Eine Strahlentherapie nach Brustkrebsoperationen dauert bisher etwa sieben bis
acht Wochen. Man bestrahlt zunächst immer die ganze Brust - etwa 25 bis 28 Mal.
"Diese Fraktionierung, also die Aufteilung der Bestrahlung, ist notwendig,
um dauerhafte Strahlenreaktionen im normalen Gewebe zu minimieren", erläutert
DEGRO-Präsident Professor Dr. med. Jürgen Dunst, Direktor der Klinik für
Strahlentherapie an der Universität Lübeck. Im Anschluss an die fraktionierte
Therapie erhalten die Patientinnen noch einen sogenannten Boost, eine
Dosisergänzung, meistens fünf bis acht zusätzliche Bestrahlungen auf das
Tumorbett. Dabei wird ausschließlich die Stelle bestrahlt, an der sich der
Tumor vor der Operation befand. "Dort ist die Konzentration von Tumorzellen,
die bei der Operation nicht entfernt wurden, erfahrungsgemäß am höchsten",
sagt Prof. Dunst. An manchen Zentren wird dieser Boost bereits während der
Operation als intraoperative Strahlentherapie verabreicht und führt solcherart
ebenfalls bereits zu einer Verkürzung der Gesamtbehandlungszeit.

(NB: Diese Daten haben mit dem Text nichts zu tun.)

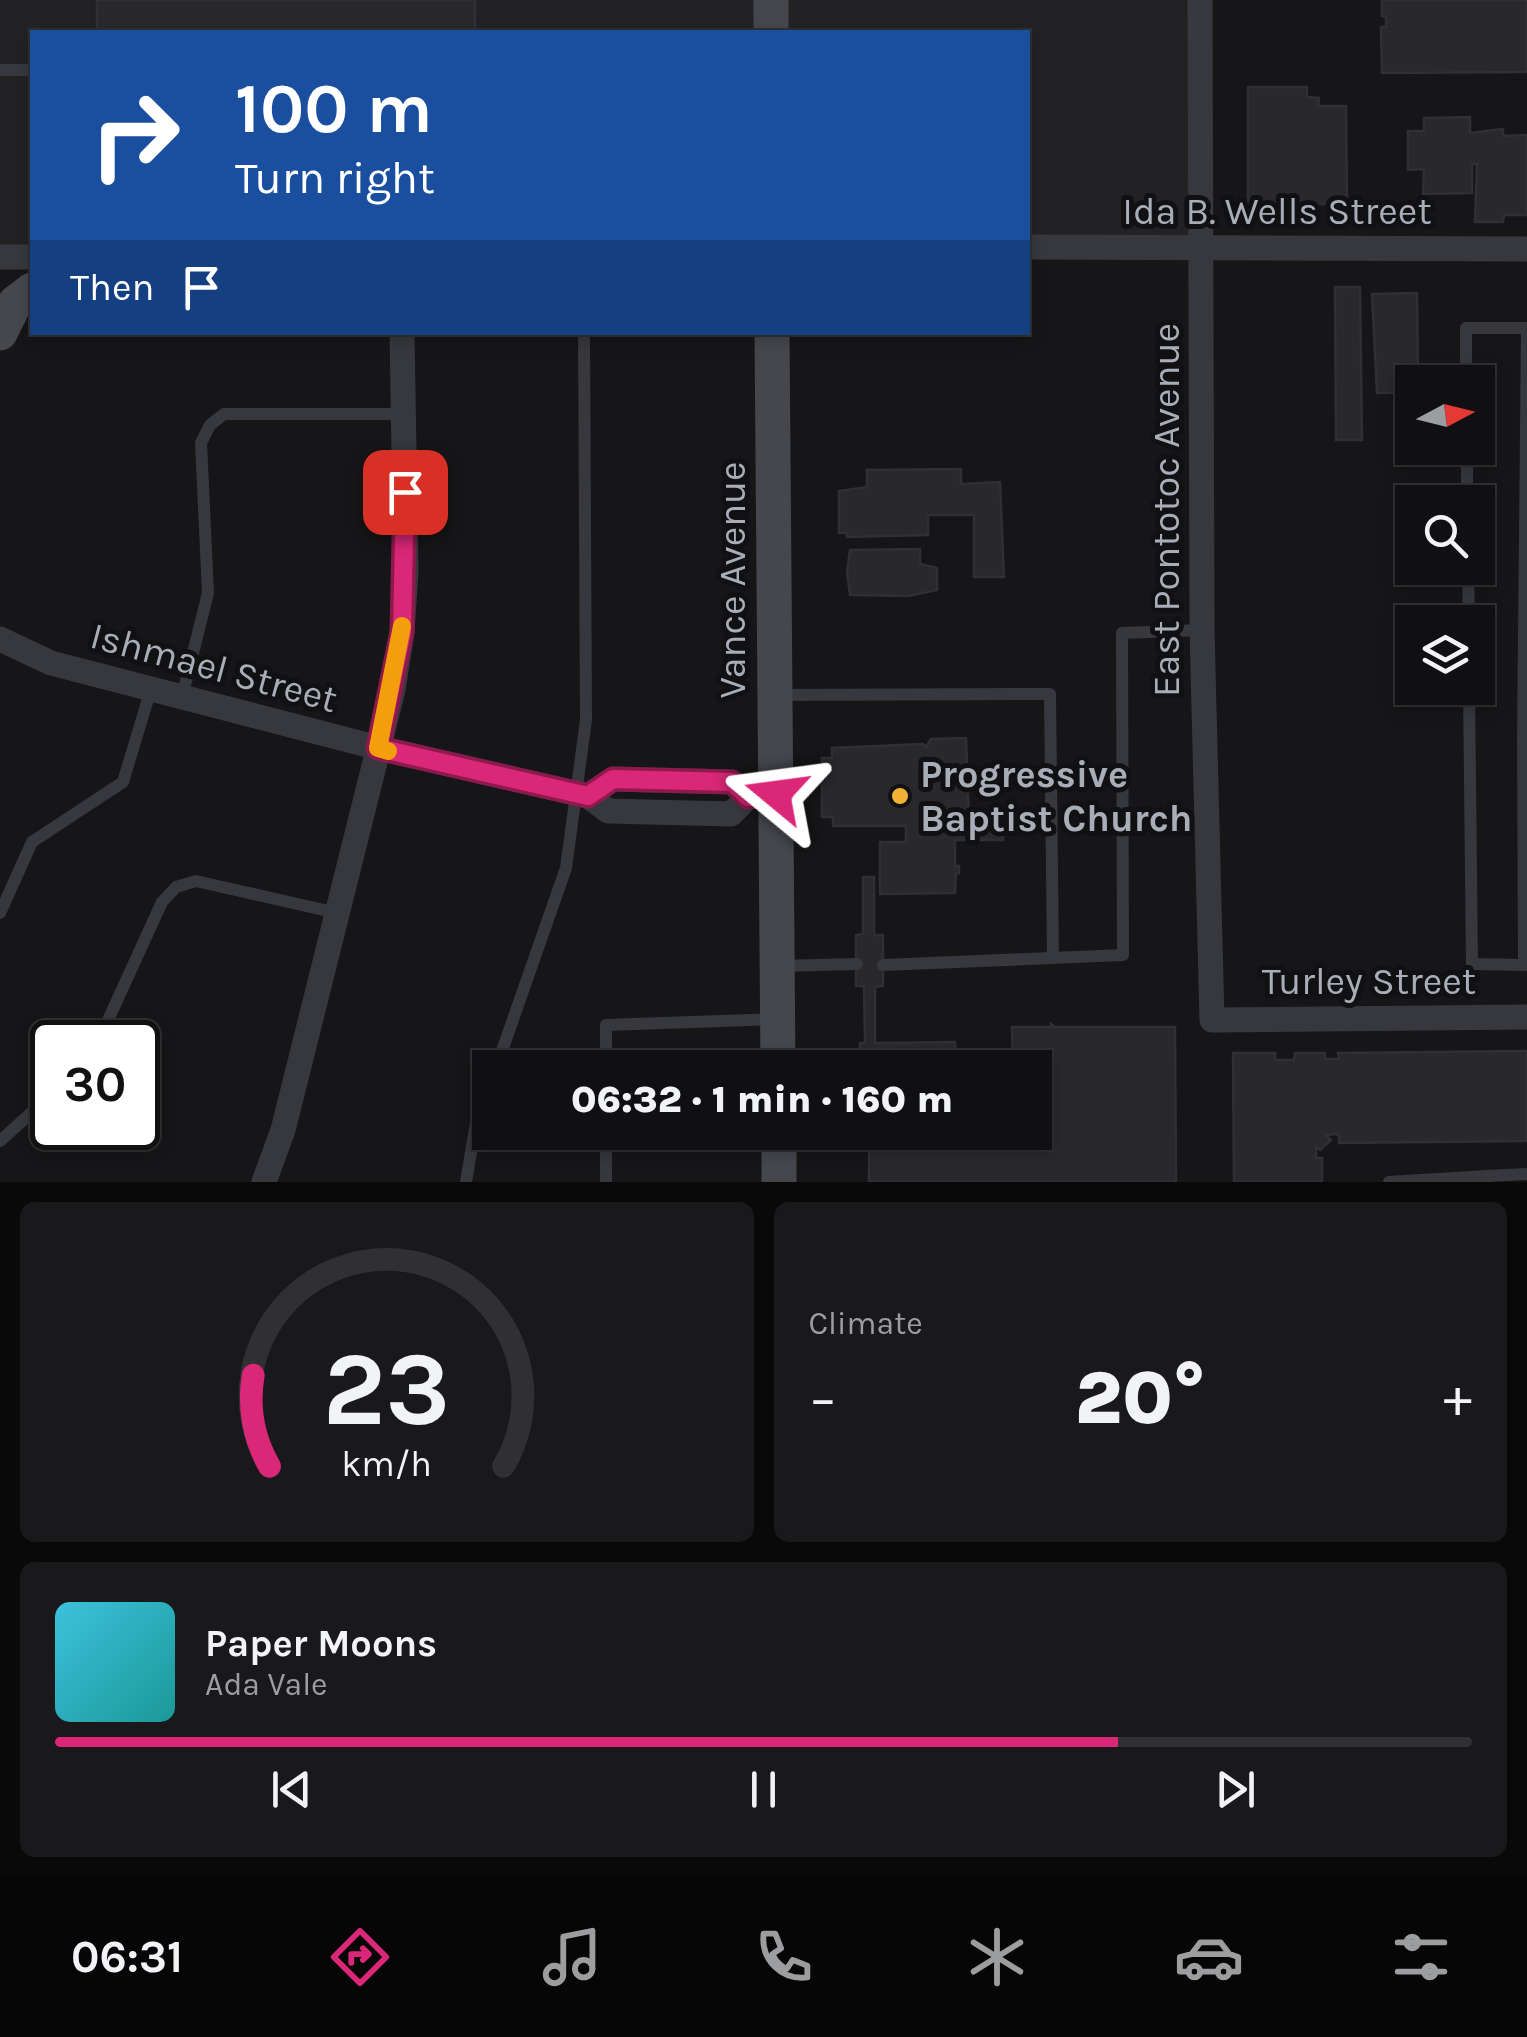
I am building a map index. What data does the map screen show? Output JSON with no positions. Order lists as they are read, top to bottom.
{
  "streets": {
    "street": [
      "Ida B. Wells Street",
      "East Pontotoc Avenue",
      "Vance Avenue",
      "Ishmael Street",
      "Turley Street"
    ]
  },
  "crossings": [
    ["Ida B. Wells Street", "East Pontotoc Avenue"],
    ["East Pontotoc Avenue", "Turley Street"]
  ],
  "places": ["Progressive Baptist Church"],
  "north": "right",
  "page": {
    "turn": ["100 m", "Turn right"],
    "then": "Then",
    "limit": "30",
    "trip": "06:32 · 1 min · 160 m",
    "tile": "Climate",
    "heat": ["−", "20°", "+"],
    "song": ["Paper Moons", "Ada Vale"],
    "tabs": "06:31",
    "gauge": ["23", "km/h"]
  }
}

Im Allgemeinen sind aber zurzeit nach einer Brustkrebsoperation etwa
30 bis 35 Bestrahlungen üblich.
Inzwischen geht der Trend dahin, die Dauer der Strahlentherapie zu verkürzen.

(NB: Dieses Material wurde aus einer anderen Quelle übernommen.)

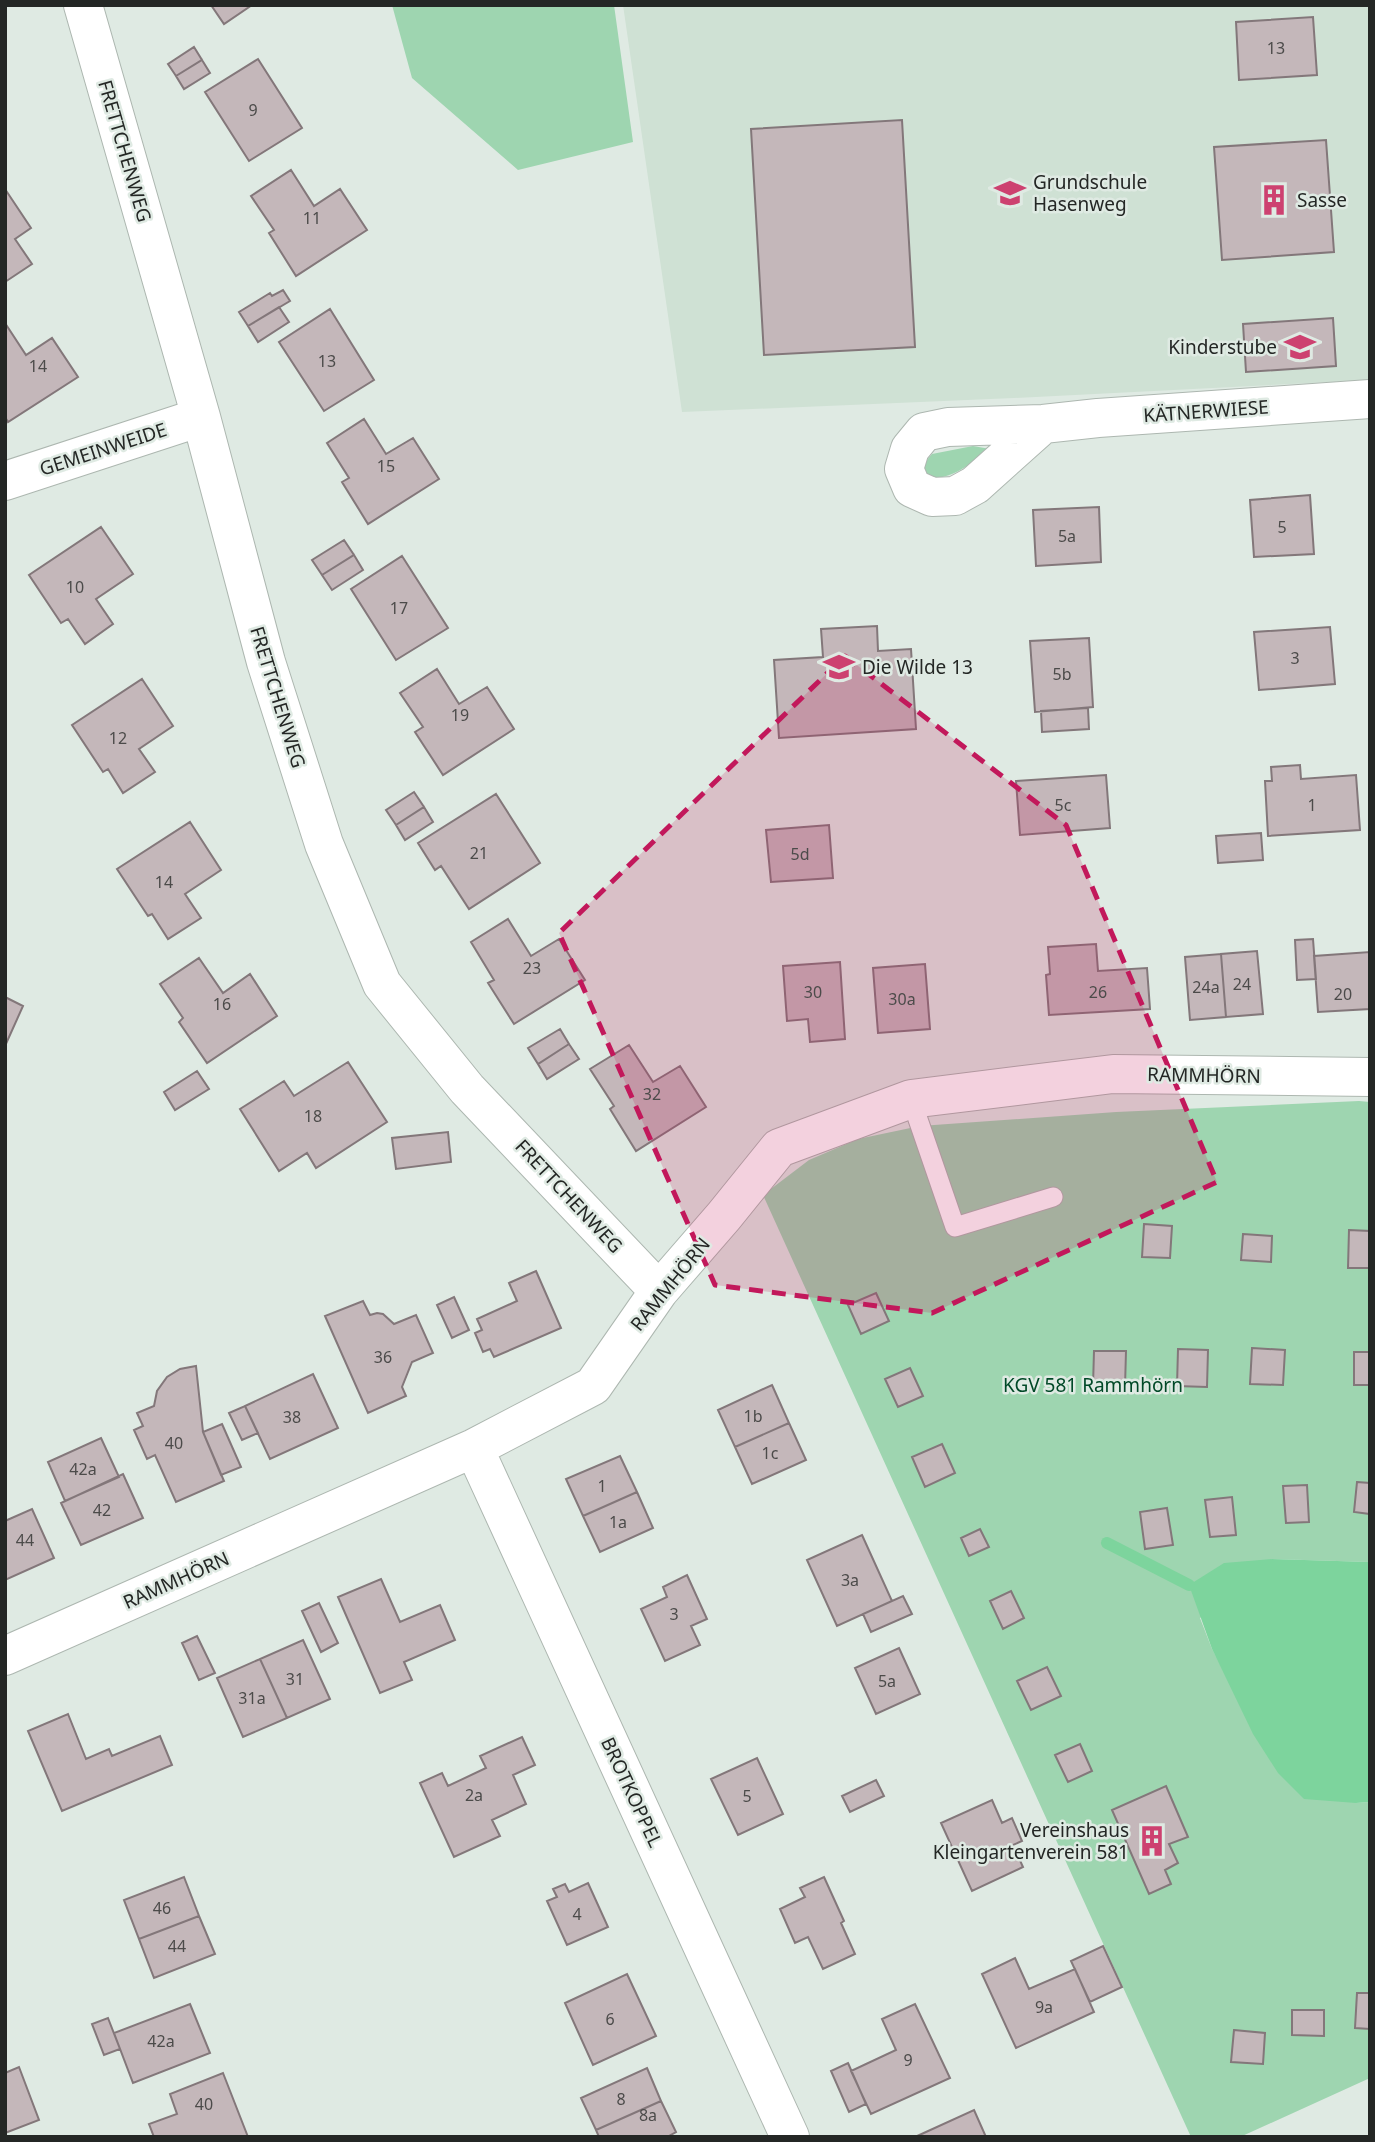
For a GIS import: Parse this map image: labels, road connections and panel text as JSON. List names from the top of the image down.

Denn die häufigen Bestrahlungstermine sind vor allem für Patientinnen mit
langen Anfahrtswegen belastend. Nach Empfehlung der DEGRO und der österreichischen
Fachgesellschaft ÖGRO kommen aktuell zwei Verfahren zur Verkürzung der
Strahlentherapie in Frage, nämlich der simultan-integrierte Boost (SIB)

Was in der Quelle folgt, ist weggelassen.